Abercrombie, Joe. Red Country.

NY: Orbit, 2012.

It’s kind of hard to believe that The Blade Itself, Abercrombie’s first work of robust, “real world” fantasy, appeared less than six years ago. Now, with the sixth volume set in his uncomfortable, hardscrabble, magic-fueled but vey human world, he has become a highly-regarded fixture in the field with glowing reviews even from professional readers who don’t ordinarily venture into this kind of thing.

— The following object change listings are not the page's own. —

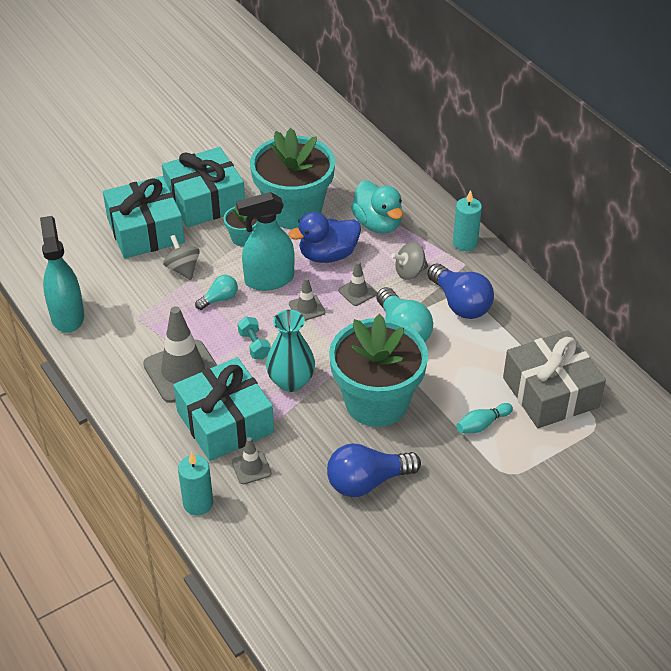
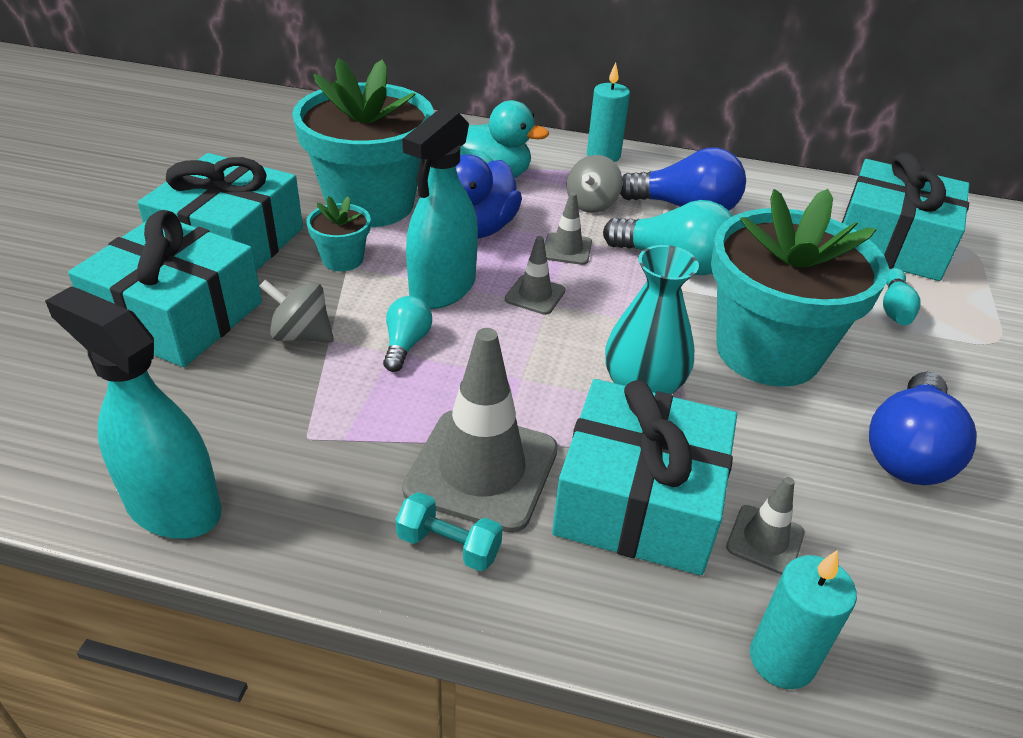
camera: 45 degrees left, 5 degrees down
(254, 345) = (533, 374): turquoise dumbbell -> turquoise dumbbell (449, 546)
(550, 392) = (891, 243): grey gift -> turquoise gift

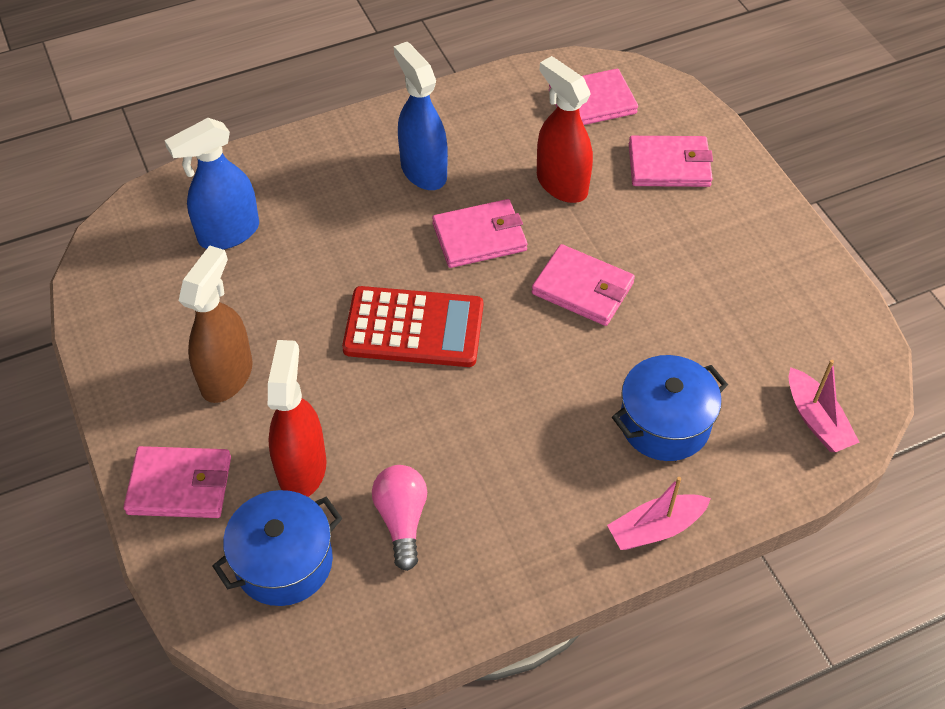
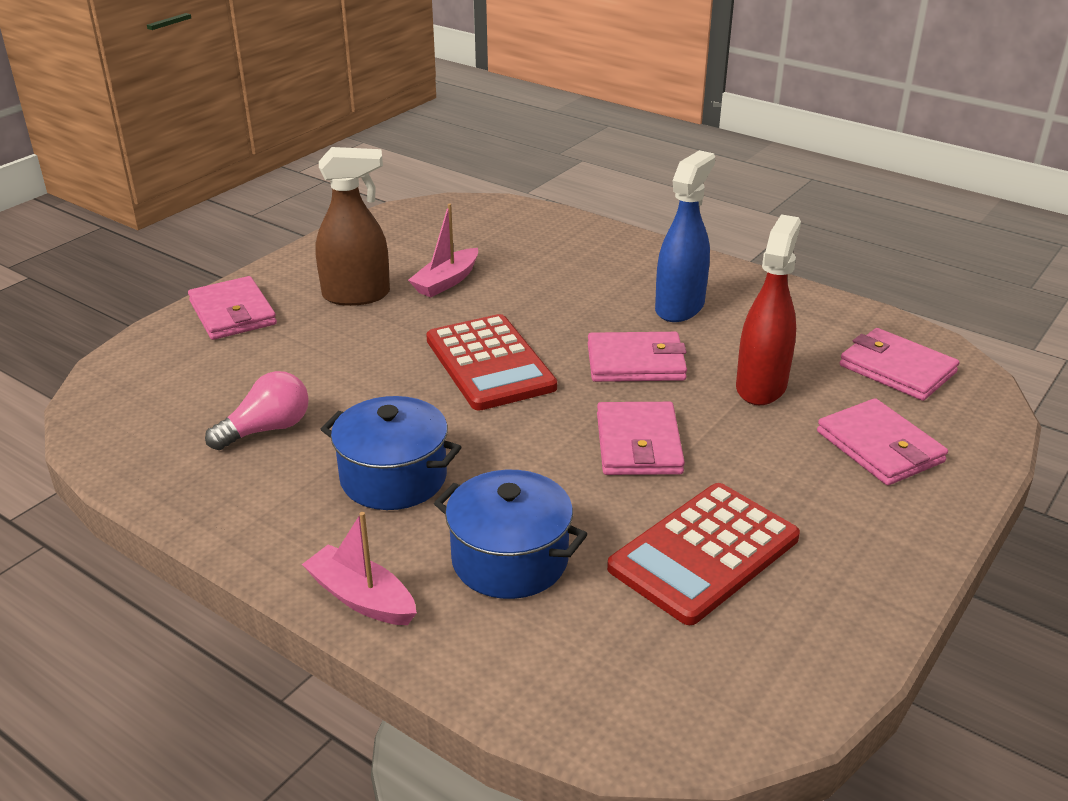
camera: 60 degrees right, 20 degrees down
(228, 233) = (503, 246): blue spray bottle -> none
(284, 562) = (185, 384): blue pot -> blue pot (393, 477)
(302, 468) = (288, 360): red spray bottle -> none
(479, 237) = (636, 362): pink wallet -> pink wallet turned 45 degrees counterclockwise
(719, 315) = (704, 553): none -> red calculator
(816, 420) = (623, 690): pink boat -> pink boat (446, 282)

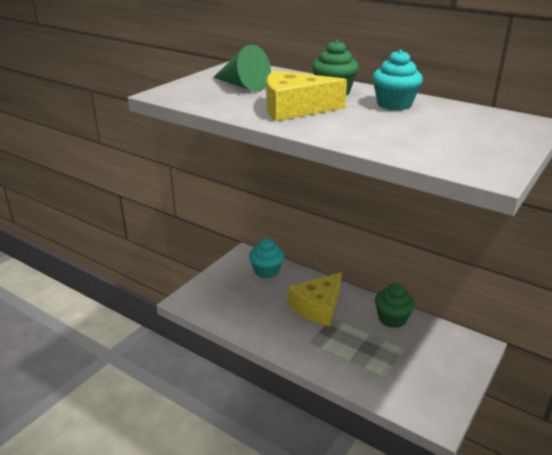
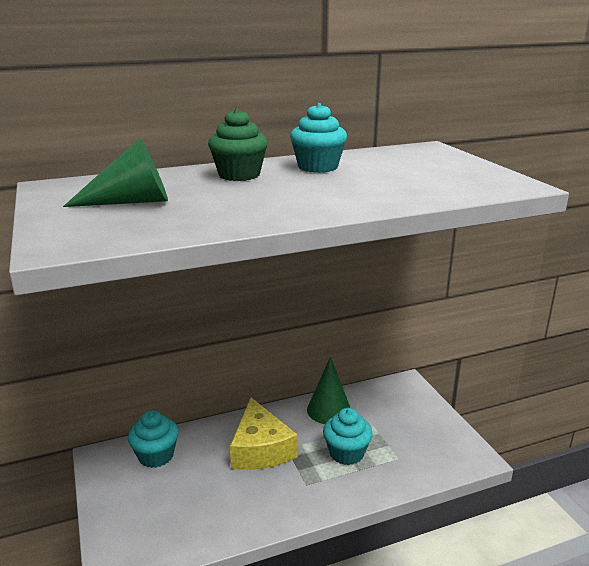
camera: 55 degrees left, 5 degrees down
(294, 108) = (258, 200): yellow cheese -> none
(359, 347) = (346, 453): none -> turquoise cupcake
(392, 319) = (329, 410): green cupcake -> green cone

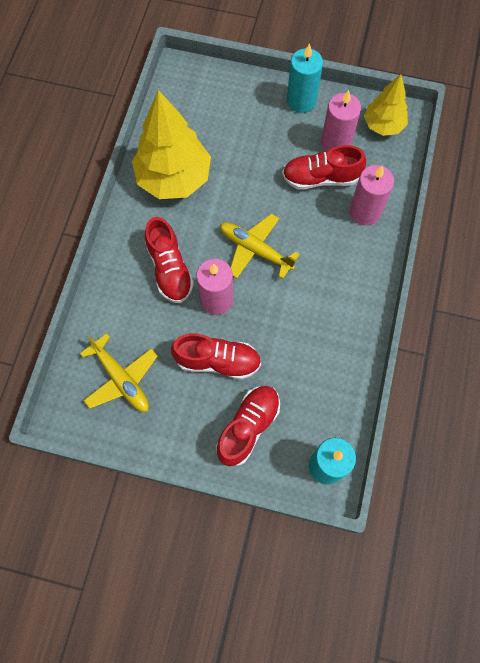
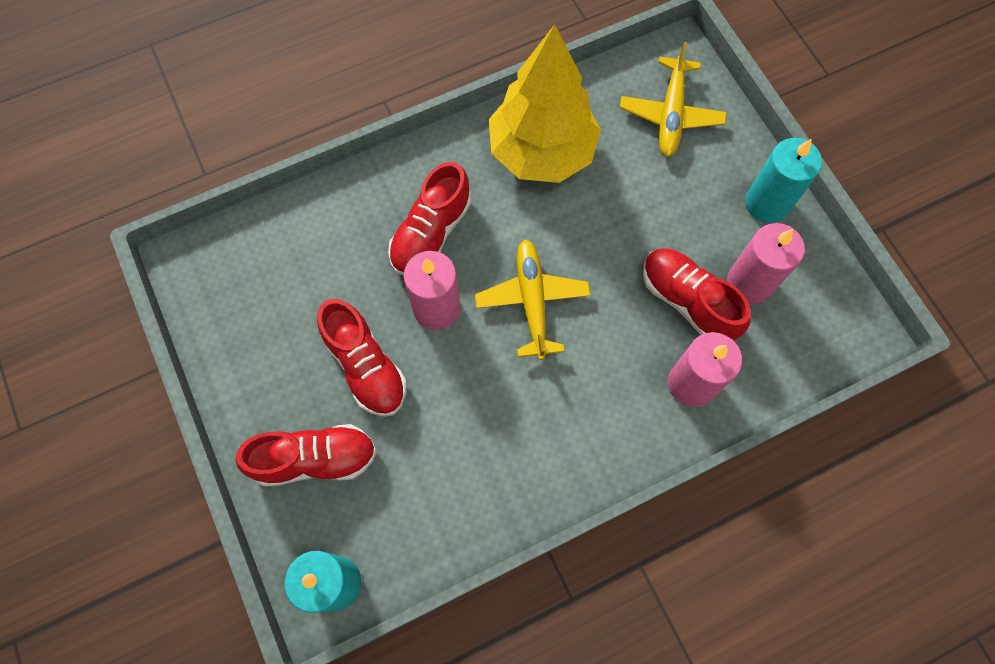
camera: 50 degrees right, 0 degrees up
(121, 378) = (267, 285): yellow plane -> yellow plane (670, 114)
(383, 125) = (827, 317): yellow tree -> none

And it’s such a large world that each story can be set in a part of it we’ve never seen before, with mostly new characters and new kinds of problems to be solved. At the same time, many of the supporting cast will be people we’ve met and gotten to know earlier, and the axioms behind society and its interrelationships will remain the same — which means that if you’ve read all of his books since the beginning, you won’t have to have those things explained to you and Joe can get on with telling the story.

And this time the basic shape of things will be familiar to anyone who has ever watched western movies of the 1950s, especially The Searchers, . . . although John Wayne is notably absent. Roughly a decade has passed since the events of Best Served Cold. Shy South, a hard-bitten young woman whose name doesn’t fit her at all, is just trying to keep what had been the family farm going out in the Near Country, on the other side of Starikland, which is itself at the farthest western extent of the Union. She has the care of her much younger sister and brother and the help of her stepfather, Lamb, a huge, middle-aged Northman with a reputation for cowardice but whose scars make her wonder who he used to be. Shy has a checkered past herself, robbing travelers to make ends meet, but she’s trying to get past that now. Then she and Lamb come back from a crop-delivery run to town one day to find the farm burned, their hired man hanged, and the two younger children gone, kidnapped by unknown raiders. And they are determined to get them back, each for her and his own reasons, and that quest establishes the spine of the story.

It’s going to take them a long, hard time, though. They will have to cross the vast, empty plains on their way to the Far Country, led by Sweet, a legendary frontiersman who makes a living guiding wagon trains, and his business is booming now that gold has been discovered in the mountains on the edge of the Empire. Another old acquaintance — you certainly can’t call him a friend — who features largely is Nicomo Cosca, captain-general of a band of mercenaries of the absolutely worst sort, and whose only saving grace is that he’s not a hypocrite about what he wants. Cosca is aging badly and slipping into genuine evil as he declines, which is not good news for anyone. That leads Temple, a man of many careers who presently serves as Cosca’s lawyer, drawing up the mercenary company’s contracts, to finally abandon both caution and his employer, as a result of which he literally fetches up on the edge of the wagon train of which Shy is a part. His succeeding experiences will remake him as much as it does her. But the character who will change the most is old Lamb — or, rather, he will return to being the person he once was. A battered, agonized killer with nine fingers.

Abercrombie’s supporting players are never, ever cardboard. Even those who come and go in only a chapter or two are fully painted. (Who knows, those who survive may end up as protagonists in his next book.) The world in which they live and struggle — and everyone in Joe’s stories is a struggler — is so completely realized as to constitute a character in itself. There’s plenty of blood and lots of scars, but that’s the kind of world it is. I have a short list of “automatic” authors, those whose newest works I grab as soon as I know they’re available without even reading the reviews, and Abercrombie is now on it. Amazing, deeply and relentlessly involving stuff.